The key to this chart, unfortunately missing, is that the percentages must be read as vertical columns to make sense. So the top left square says 34% of "Young Teens" who answered the survey said they create web pages on-line. In addition, the total of each column can be much more than 100% because multiple responses were allowed.
Realizing the above, we should interpret the bottom (grey) row as saying: "Older boomers" and "seniors" are more likely to be "Inactives" than younger people. A tempting interpretation is: "Inactives" are more likely to be "seniors" and "older boomers". But this is wrong because the chart hides the age distribution. While 70% of "Seniors" are inactive, "Seniors" may represent a small proportion of the population, and thus they may not account for a large proportion of "Inactives". This is the difference between prevalence and incidence rate. (Another way to grasp this is to add the percentages across a row and try and fail to understand what the row sum could mean.)
The construct of the square grids is less damaging than it seems. In effect, the data has been rescaled by dividing by 10. The reader is then forced to apply "rounding". If you are someone who sees $19.95 as $19, then you'd round down the partial rows. If you see $19.95 as $20, you'd round up the partial rows. So the designer has pushed you to think in terms of whole numbers between 0 and 10, in other words, in units of 10%, rather than units of 1% or, horror of horrors, 0.1% or at some other unrealistic precision.

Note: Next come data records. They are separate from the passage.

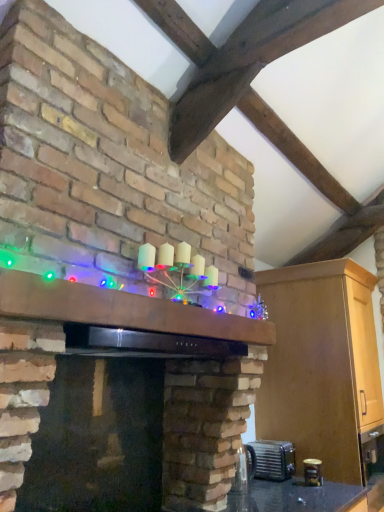
The width and height of the screenshot is (384, 512). Describe the element at coordinates (239, 56) in the screenshot. I see `matte black exhaust hood at upper center` at that location.

Measure the distance between point (x=283, y=447) and camera.

Point (x=283, y=447) and camera are 2.75 meters apart.

Describe the element at coordinates (121, 310) in the screenshot. I see `illuminated wooden mantle at center` at that location.

At what (x,y) coordinates should I click in order to perform the action: click on illuminated wooden mantle at center. Please return your answer as a coordinate pair (x, y). Looking at the image, I should click on (121, 310).

The height and width of the screenshot is (512, 384). What are the coordinates of `matte black exhaust hood at upper center` in the screenshot? It's located at (239, 56).

Is metallic silver toaster at lower right, the second appliance in the right-to-left sequence, not inside matte brick fireplace at center?

metallic silver toaster at lower right, the second appliance in the right-to-left sequence, lies outside matte brick fireplace at center's area.

Looking at their sizes, would you say metallic silver toaster at lower right, placed as the second appliance when sorted from back to front, is wider or thinner than matte brick fireplace at center?

Clearly, metallic silver toaster at lower right, placed as the second appliance when sorted from back to front, has less width compared to matte brick fireplace at center.

From the image's perspective, which one is positioned higher, metallic silver toaster at lower right, which is counted as the 1th appliance, starting from the front, or matte brick fireplace at center?

matte brick fireplace at center is shown above in the image.

Looking at this image, is matte black exhaust hood at upper center spatially inside metallic silver toaster at lower right, placed as the second appliance when sorted from back to front, or outside of it?

matte black exhaust hood at upper center cannot be found inside metallic silver toaster at lower right, placed as the second appliance when sorted from back to front.

Is matte black exhaust hood at upper center wider or thinner than metallic silver toaster at lower right, placed as the second appliance when sorted from back to front?

Considering their sizes, matte black exhaust hood at upper center looks broader than metallic silver toaster at lower right, placed as the second appliance when sorted from back to front.

Considering the points (264, 10) and (254, 459), which point is in front, point (264, 10) or point (254, 459)?

Point (264, 10)

From a real-world perspective, is matte black exhaust hood at upper center below metallic silver toaster at lower right, placed as the 1th appliance when sorted from left to right?

No.

Does matte black exhaust hood at upper center touch matte brick fireplace at center?

No, matte black exhaust hood at upper center is not next to matte brick fireplace at center.

From a real-world perspective, is matte black exhaust hood at upper center physically located above or below matte brick fireplace at center?

matte black exhaust hood at upper center is situated higher than matte brick fireplace at center in the real world.

The height and width of the screenshot is (512, 384). Find the location of `fireplace in front of the matte black exhaust hood at upper center`. fireplace in front of the matte black exhaust hood at upper center is located at coordinates (114, 285).

Is matte black exhaust hood at upper center oriented away from matte brick fireplace at center?

No, matte black exhaust hood at upper center is not facing away from matte brick fireplace at center.

Is metallic silver toaster at lower right, the 2th appliance viewed from the left, bigger than matte black exhaust hood at upper center?

Incorrect, metallic silver toaster at lower right, the 2th appliance viewed from the left, is not larger than matte black exhaust hood at upper center.

Can you confirm if metallic silver toaster at lower right, the 2th appliance viewed from the left, is wider than matte black exhaust hood at upper center?

Correct, the width of metallic silver toaster at lower right, the 2th appliance viewed from the left, exceeds that of matte black exhaust hood at upper center.

Are metallic silver toaster at lower right, the 2th appliance viewed from the left, and matte black exhaust hood at upper center located far from each other?

Indeed, metallic silver toaster at lower right, the 2th appliance viewed from the left, is not near matte black exhaust hood at upper center.

Looking at this image, measure the distance from metallic silver toaster at lower right, the 2th appliance viewed from the left, to matte black exhaust hood at upper center.

metallic silver toaster at lower right, the 2th appliance viewed from the left, is 7.28 feet from matte black exhaust hood at upper center.

Is there a large distance between matte brick fireplace at center and illuminated wooden mantle at center?

Actually, matte brick fireplace at center and illuminated wooden mantle at center are a little close together.

Visually, is matte brick fireplace at center positioned to the left or to the right of illuminated wooden mantle at center?

From the image, it's evident that matte brick fireplace at center is to the left of illuminated wooden mantle at center.

From the image's perspective, which is above, matte brick fireplace at center or illuminated wooden mantle at center?

matte brick fireplace at center, from the image's perspective.

Which appliance is the 1st one when counting from the back of the matte black exhaust hood at upper center? Please provide its 2D coordinates.

[(244, 470)]

Is metallic silver toaster at lower right, placed as the 1th appliance when sorted from left to right, facing towards matte black exhaust hood at upper center?

No.

From a real-world perspective, is metallic silver toaster at lower right, the second appliance in the right-to-left sequence, positioned under matte black exhaust hood at upper center based on gravity?

Correct, in the physical world, metallic silver toaster at lower right, the second appliance in the right-to-left sequence, is lower than matte black exhaust hood at upper center.

Which is closer, (237, 478) or (188, 32)?

Positioned in front is point (188, 32).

Here's another example where the profile chart shines. Because the percentages don't sum up to 100%, the other alternatives like stacked bar charts and "Merrimeckos"/mosaic charts don't work. (Prior discussion of this issue here.)
This version gives a column view of the data, the lines linking percentages of each age group performing on-line activities. The profiles nicely cluster into three groups: the younger people are more likely to say they are "joiners", "spectators" or "creators" but less likely to be "inactives". We also see that the likelihood of being "Collectors" has little to do with age.
Source: "Inside Innovation -- In Data", Business Week, June 11 2007.
Mosaic plots will still work - they'll be dividing up something other than 100% but that's ok.
Posted by: Hadley Wickham | Jul 12, 2007 at 02:03 AM
I think it's a nice touch that they align the final, incomplete row of filled squares according to the neighbour that is higher where possible, giving a smoother profile.
Posted by: derek | Jul 12, 2007 at 06:27 AM
Nice post! But I'm wondering if one can do a better job ordering the activities in your profile chart? For example, I'd put Collectors just before Inactives, and Joiners in the beginning. Moreover, I'd use hue/saturation among the greens and blues to help trace back the exact age category.
Posted by: Aleks | Jul 12, 2007 at 10:15 AM
Another chart of interest:
Posted by: | Jul 13, 2007 at 09:07 PM
Wouldn't the problems be largely solved if, in the original chart, each "block" stood for a certain number of people rather than a certain column percentage? That way the relative distribution could be read easily across either columns or rows.
This is a common problem when percentages are used in tables as well: are the percentages of the columns? of the rows? of the total? A sloppy table won't tell you.
Posted by: zbicyclist | Jul 14, 2007 at 11:52 AM
Aleks: I like both suggestions.
zbicyclist: Using raw numbers sometimes help. In this case, the raw numbers represent the number of survey respondents, which is not useful. For surveys, the only relevant data are the percentages.
Posted by: Kaiser | Jul 16, 2007 at 12:54 AM
Both are pretty, but why "Merrimeckos"/mosaic charts don't work?
Posted by: Fun Dates | Oct 22, 2009 at 12:09 PM